THE PROBLEM ::
Using the records below, give again exactly the lines from the line that contains "hfov_deg: 28.8" through the line that contains "exposure_s: 1/160", both ends included, and only those.

INPUT ::
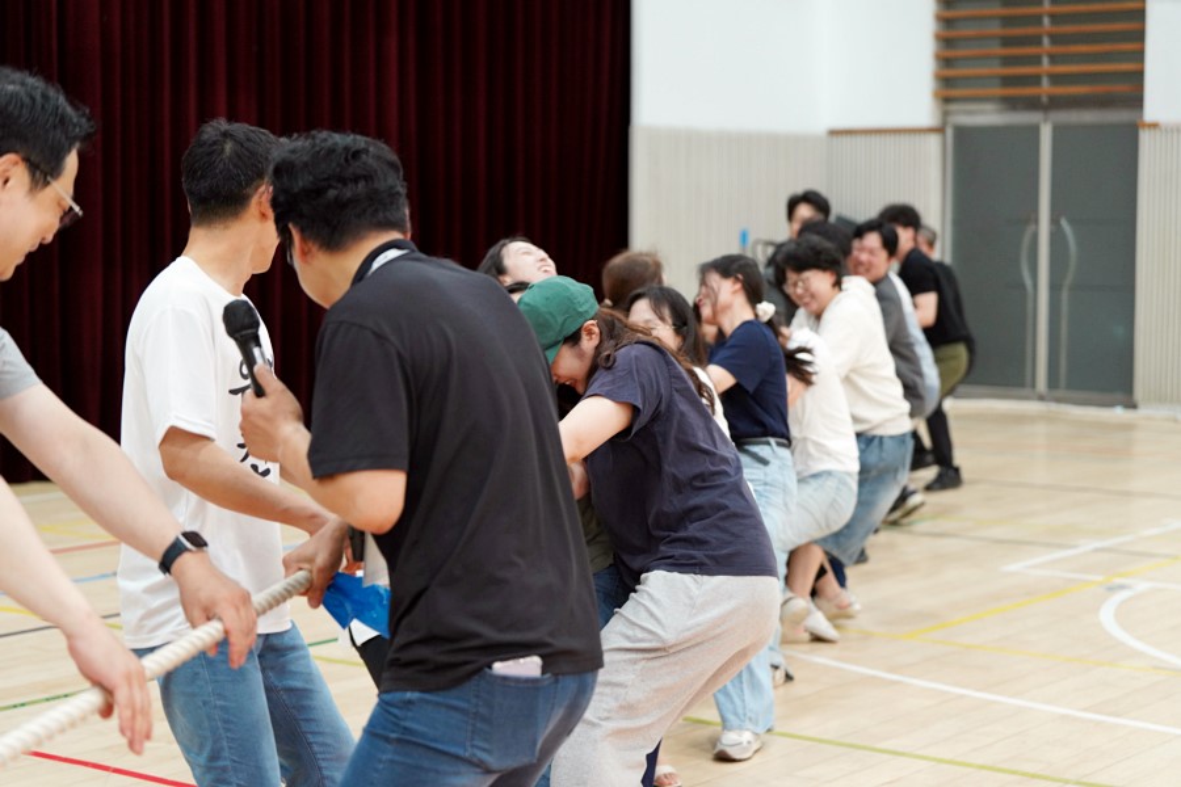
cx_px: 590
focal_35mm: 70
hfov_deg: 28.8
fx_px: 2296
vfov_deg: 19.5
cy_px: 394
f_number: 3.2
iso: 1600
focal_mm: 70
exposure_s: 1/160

==

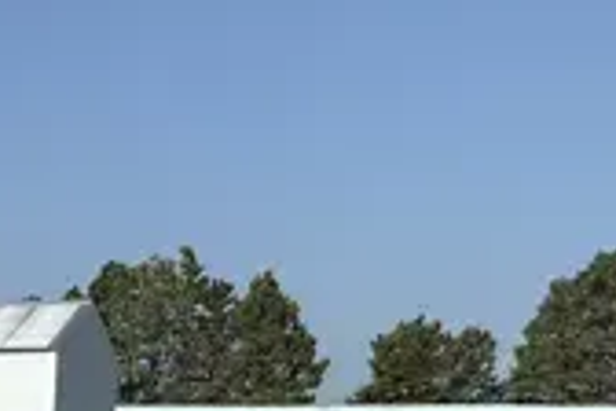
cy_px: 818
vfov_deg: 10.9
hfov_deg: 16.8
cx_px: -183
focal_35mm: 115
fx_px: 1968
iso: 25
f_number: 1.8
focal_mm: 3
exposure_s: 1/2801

---

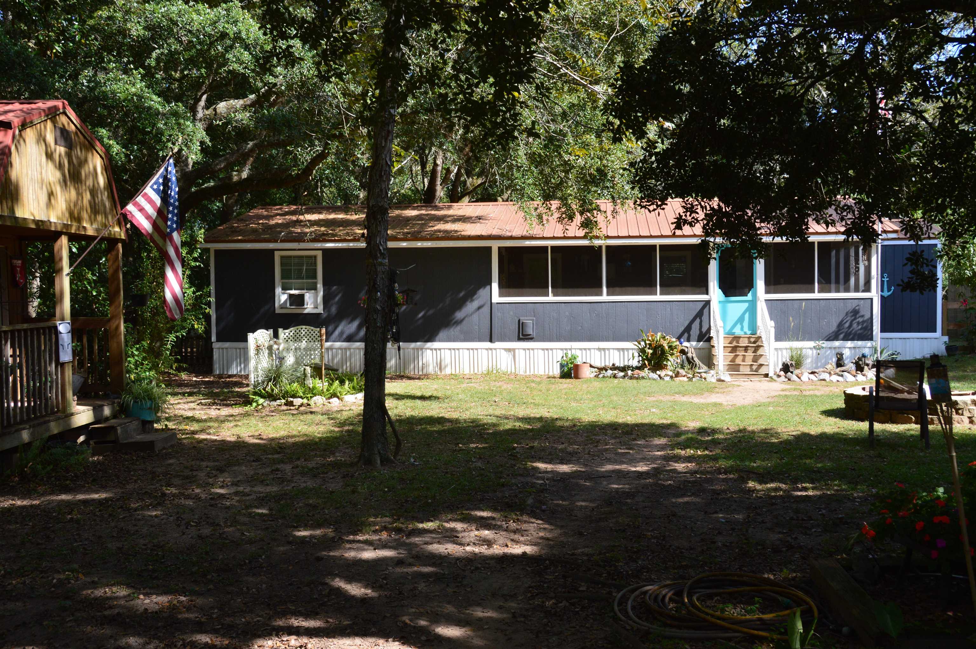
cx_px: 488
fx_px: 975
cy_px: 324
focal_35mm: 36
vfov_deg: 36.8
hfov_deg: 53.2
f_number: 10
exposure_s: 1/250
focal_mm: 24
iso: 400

ANSWER TO THIS EXERCISE ::
hfov_deg: 28.8
fx_px: 2296
vfov_deg: 19.5
cy_px: 394
f_number: 3.2
iso: 1600
focal_mm: 70
exposure_s: 1/160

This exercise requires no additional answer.